A Câmara dos Deputados aprovou nesta segunda-feira (2) projeto do governo que flexibiliza parcerias com organizações da sociedade civil (OSC) durante o enfrentamento de situações de calamidade. O texto segue agora para a análise no Senado.
A proposta permite a celebração de parcerias emergenciais, com a possibilidade de dispensa de chamamento público, e o ajuste do objeto de parcerias preexistentes. Também simplifica regras para prestação de contas.
As novas regras poderão ser aplicadas uma vez que haja o reconhecimento oficial do estado de calamidade pelo Executivo estadual, distrital ou federal.
A intenção do governo desburocratizar processos e garantir segurança jurídica aos gestores públicos e às contratações de organizações da sociedade civil.
O texto foi enviado pelo governo federal em abril deste ano.

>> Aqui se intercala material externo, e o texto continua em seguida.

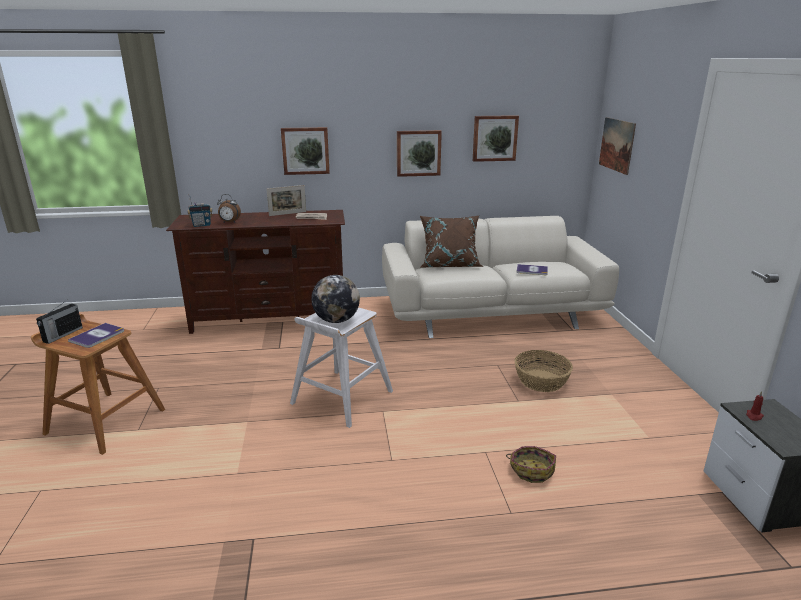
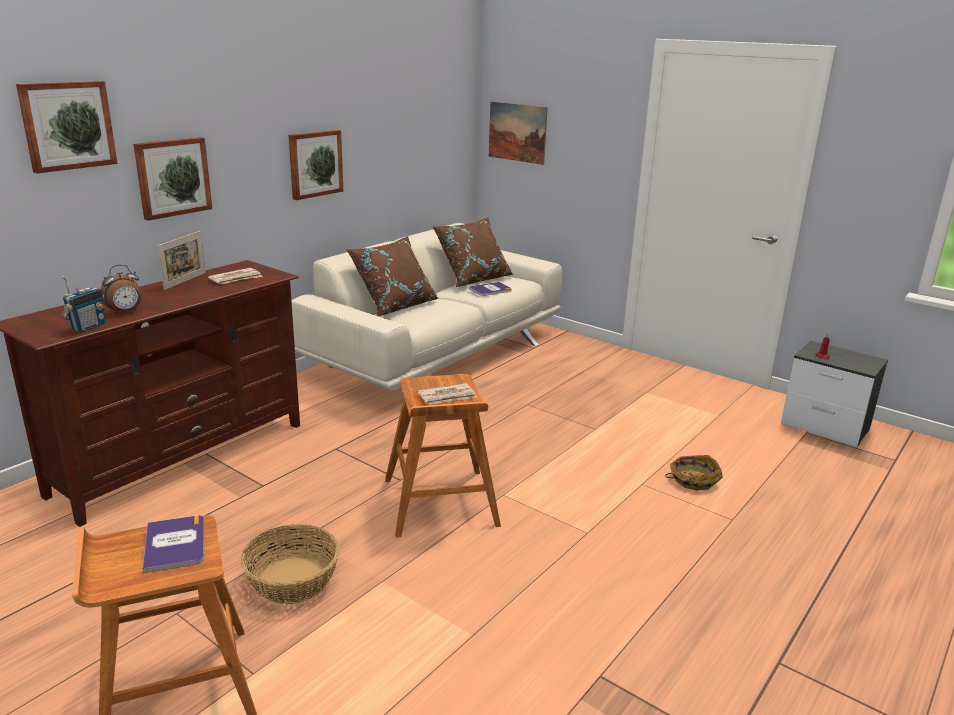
camera: 45 degrees left, 0 degrees up
radio [36,300,83,344] -> none
white stool [290,307,393,428] -> brown stool [385,374,501,537]
globe [311,275,360,323] -> newspaper [418,383,477,405]
picture [473,115,519,162] -> picture moved to [16,81,117,173]
basket [514,350,573,392] -> basket moved to [240,524,339,604]
none -> brown pillow [432,218,513,287]

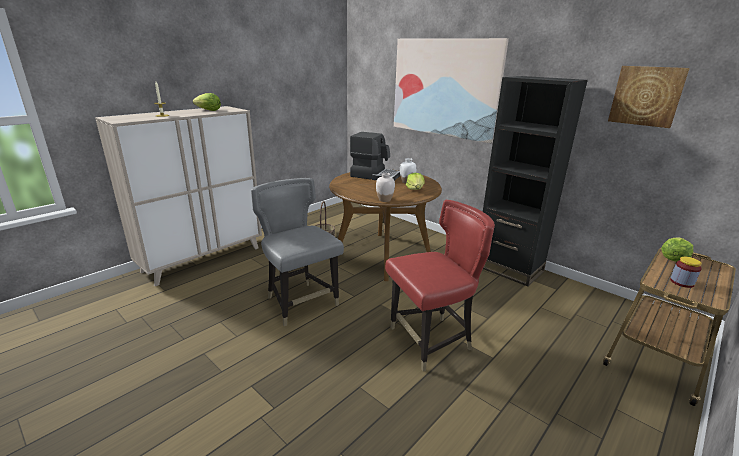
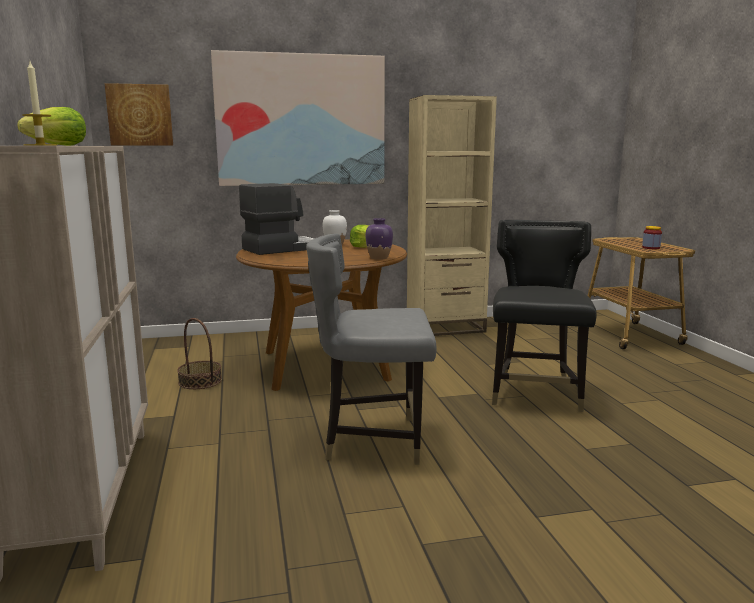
camera: 55 degrees left, 10 degrees down
white vase [376,173,395,202] -> purple vase [366,218,393,260]
red chair [385,200,495,372] -> black chair [492,220,597,412]
black bookcase [483,76,588,287] -> beige bookcase [407,95,497,336]
picture [608,66,690,128] -> picture moved to [104,83,173,146]
lettuce [661,237,693,262] -> none

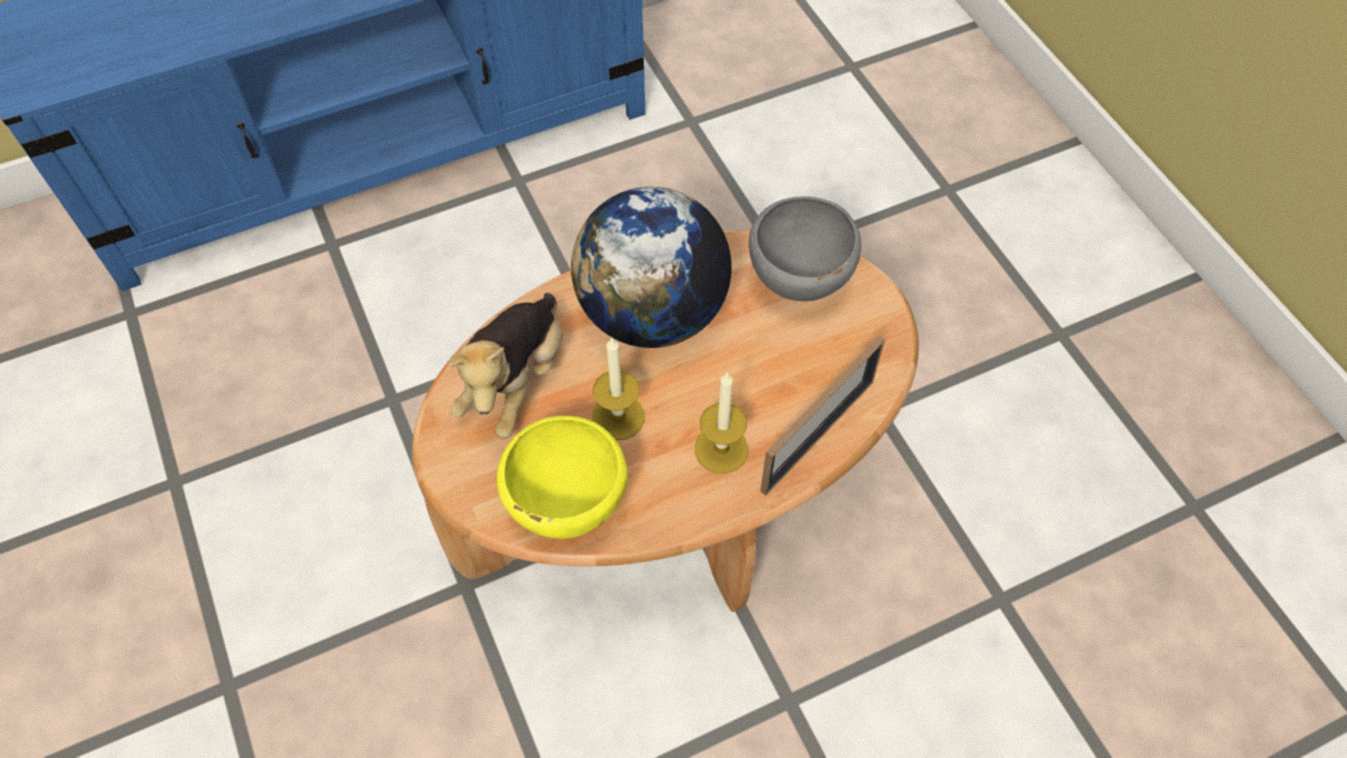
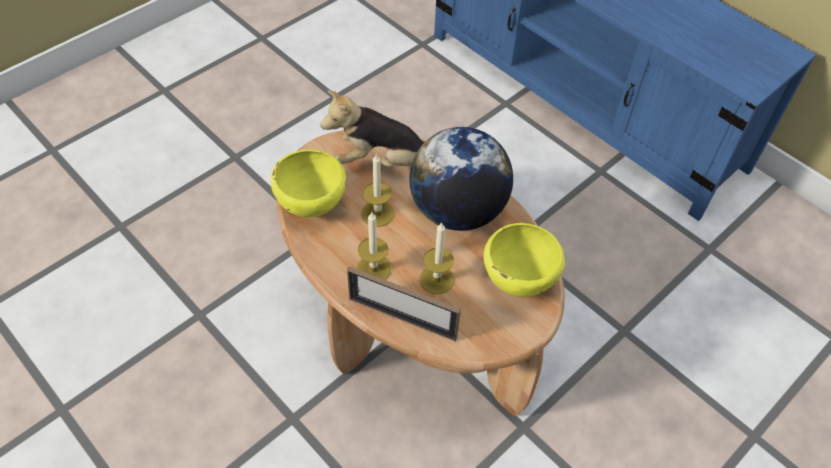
camera: 70 degrees right, 5 degrees down
grey bowl [749,196,861,301] -> yellow bowl [483,223,565,297]
none -> candle [420,222,454,294]

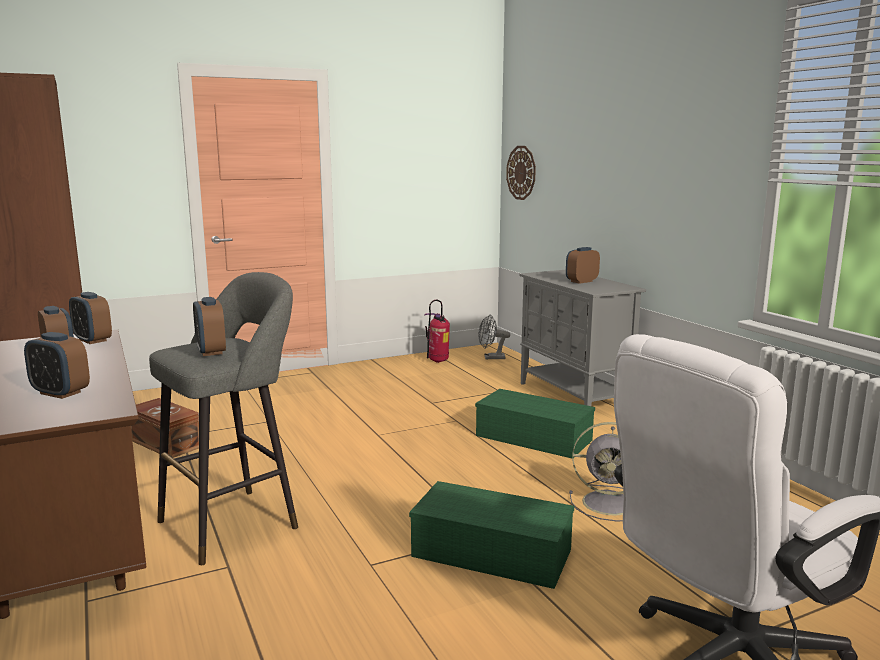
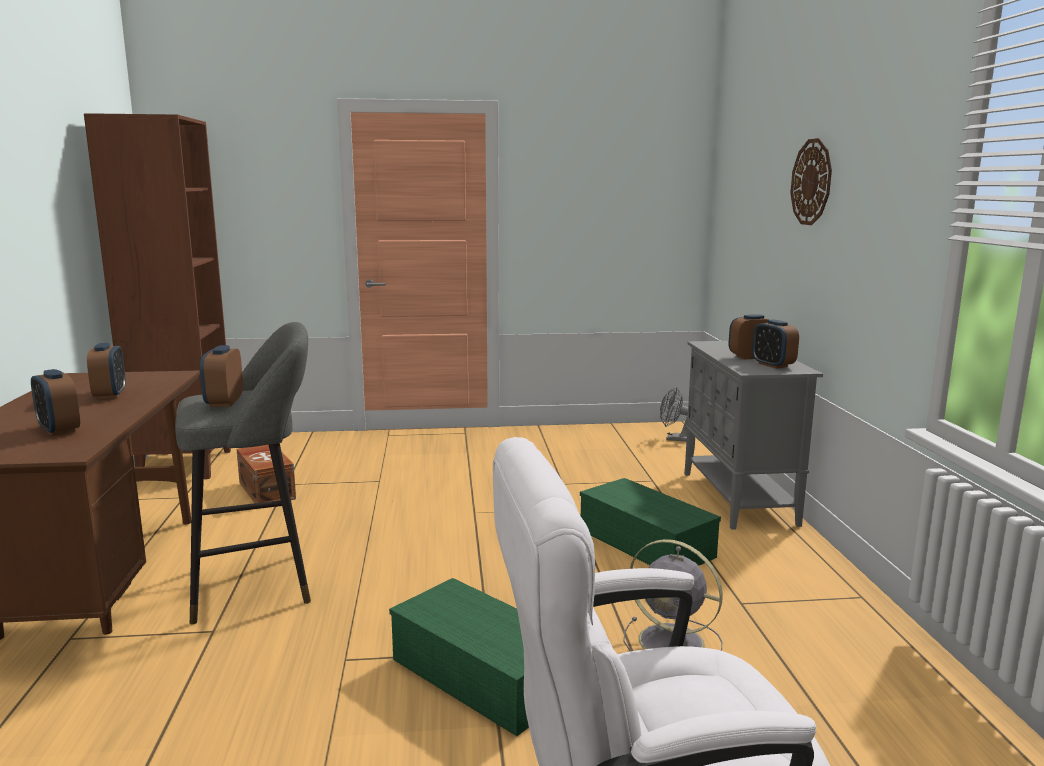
camera: 20 degrees right, 0 degrees up
alarm clock [69,292,112,344] -> alarm clock moved to [752,319,799,369]
fire extinguisher [424,300,450,363] -> none
wall clock [506,146,536,200] -> wall clock moved to [790,138,832,225]

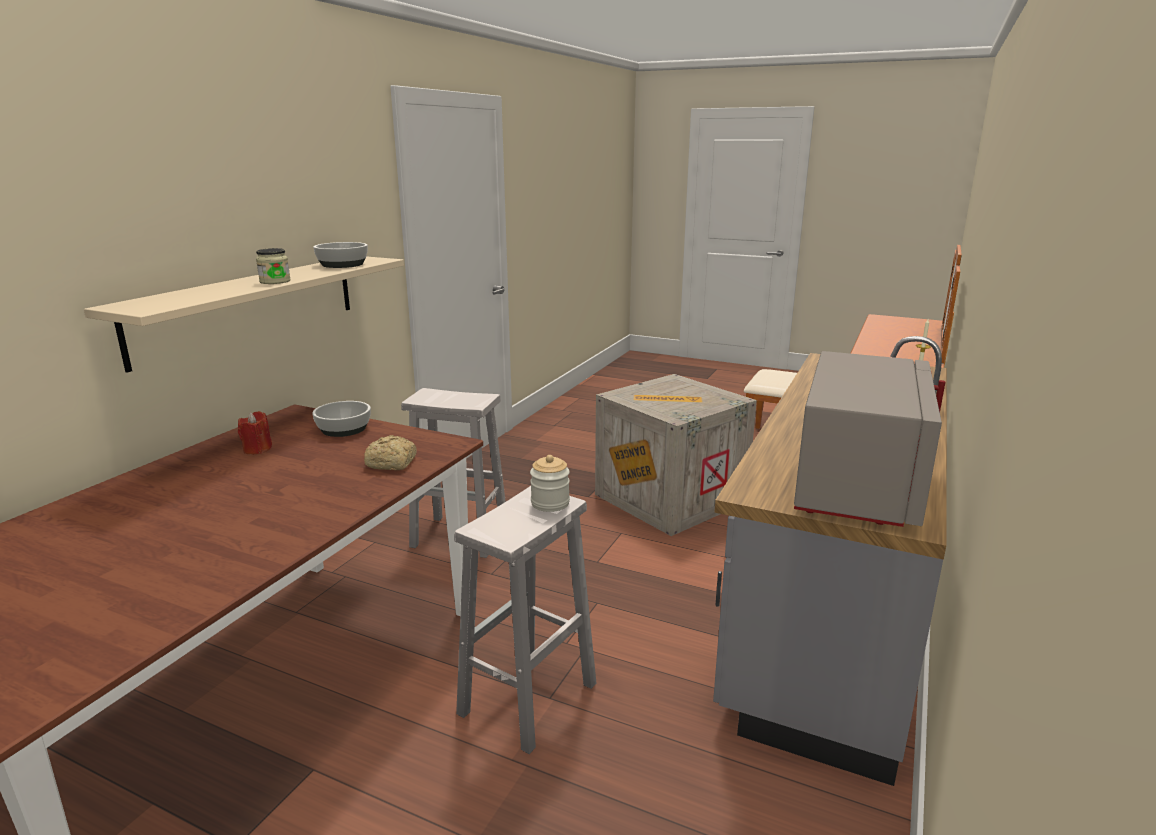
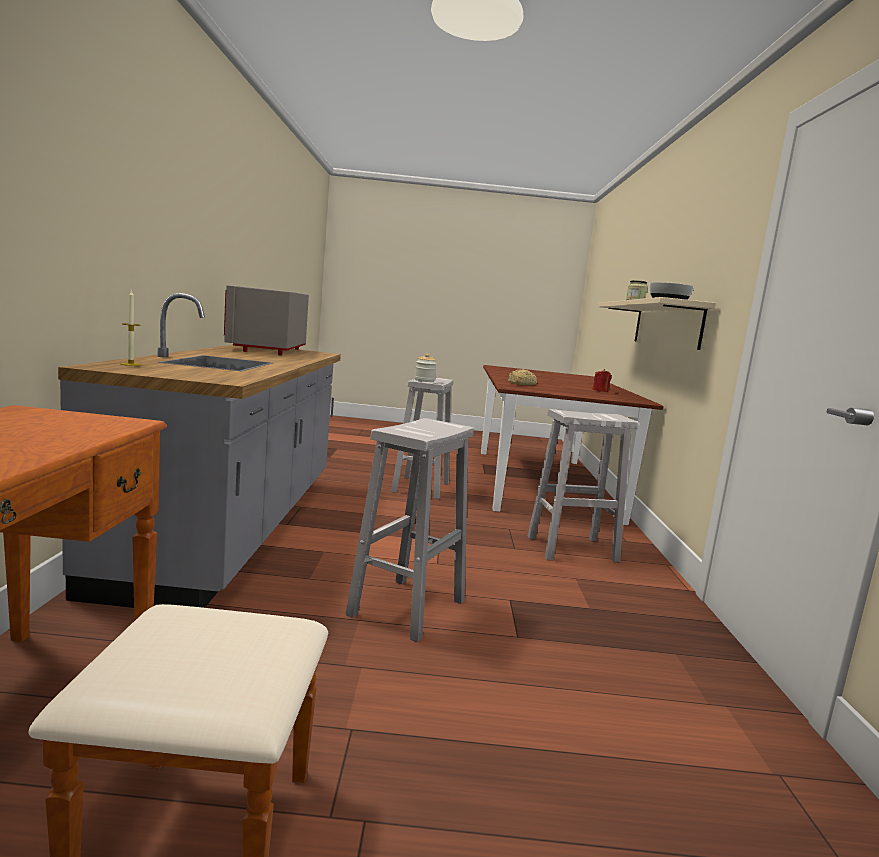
camera: 155 degrees right, 10 degrees down
bowl [312,401,371,437] -> none
crate [595,374,757,536] -> white stool [345,418,474,642]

A relatora, deputada Jack Rocha (PT-ES), foi favorável à proposta e não sugeriu mudanças ao texto.
“O projeto permite que a administração pública lide com a emergência de forma mais dinâmica e menos burocrática, sem perder de vista a transparência e a eficácia na utilização dos recursos públicos”, afirmou a relatora em seu parecer.
Pelo texto, a administração pública poderá prorrogar, suspender ou encerrar parcerias preexistentes, quando as atividades previstas tenham sido impactadas pelo estado de calamidade pública e não possam ser alteradas.
No plenário, integrantes da oposição apresentaram destaques ao texto, mas as sugestões de mudanças foram rejeitadas e o texto original mantido.
O grupo almejava a retirada de três trechos do texto: a possibilidade de dispensa de chamamento público em contratações; a previsão de prestação de contas de forma simplificada; e a suspensão – durante todo o período de calamidade – da devolução de recursos ao erário em caso de prestações de contas rejeitadas.